The fall was a sensory nightmare. For nearly a minute, they plummeted through total darkness, the air whistling past them with the force of a hurricane. Matthew used his own body as a shield, wrapping himself around Lyra to protect her from the buffeting winds.
Just as the pressure in his ears became unbearable, a blue field of static energy flared to life beneath them. It was the anti-grav cushion Andre had promised. Their velocity slowed instantly, the transition so jarring it nearly knocked the wind out of Matthew. They drifted the last twenty feet, landing softly on a pile of discarded, rusted mechanical parts.
They were in the Drowned Levels.
The air here was different—thick, humid, and smelling of ancient oil, stagnant water, and the slow rot of a civilization's trash. Massive pipes, the size of houses, groaned overhead, carrying the waste of the Spire above. It was a world of shadows and bioluminescent moss, a place the Architects had forgotten.

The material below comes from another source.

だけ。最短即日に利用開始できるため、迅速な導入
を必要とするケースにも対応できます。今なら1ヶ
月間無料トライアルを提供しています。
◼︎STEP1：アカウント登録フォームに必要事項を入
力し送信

Matthew stood up, his legs shaking with the aftershocks of the Void-surge. He helped Lyra up, her clothes still damp from the laboratory fluid. Seraphina lay nearby, her marble-skin reflecting the dim, green glow of the moss.
"We're out," Lyra whispered, looking up the mile-long shaft they had just descended. The hatch at the top was a tiny pinprick of light before it snapped shut, leaving them in the gloom. She turned to Matthew, her eyes searching his face. "Matthew... what happened in there? In the simulation? You were... you were screaming in your sleep. And then you woke up and you were different."
Matthew looked at his hands. The violet shadow hadn't faded back into his skin. It was stained there, a permanent mark of the Anomaly. He thought of the Older Matthew's shattered eyes. He thought of the 100-year future where a boy named Michael would be hunted because of the monster Matthew was about to become.
"I saw a ghost," Matthew said, his voice flat. "And I saw the man I'm supposed to be. Lyra... if I ever start to look like him... if I ever stop feeling... you have to tell me."
Lyra reached out, her hand cold but steady as she touched his cheek. "I'm not going anywhere, Matthew. We're in this together. No matter what the Architects say."
"I hope so," Matthew whispered.
Before the moment could settle, a strange vibration hummed through the air. It wasn't the sound of the Spire's machinery or the groan of the pipes. It was a high-pitched, alien frequency—like a note played on a string that didn't belong to this universe.
A tear appeared in the air ten feet away. It wasn't violet or golden. It was colorless—a jagged rift of pure static that seemed to delete the shadows around it.
From the rift, a figure stepped out. He wore a dark, practical combat suit that looked far more advanced than anything the Resistance wore, and he held a blade that seemed to drink the light of the Drowned Levels. His eyes were sharp, reflecting the weariness of a man who had traveled across worlds.
The figure looked at the glowing moss, then at Matthew, his gaze lingering on the Void energy clinging to Matthew's hands.
"You're the Anomaly," the stranger said. His voice was calm, but it carried the weight of a seasoned killer. "My name is Jaden. And I think we're about to break reality."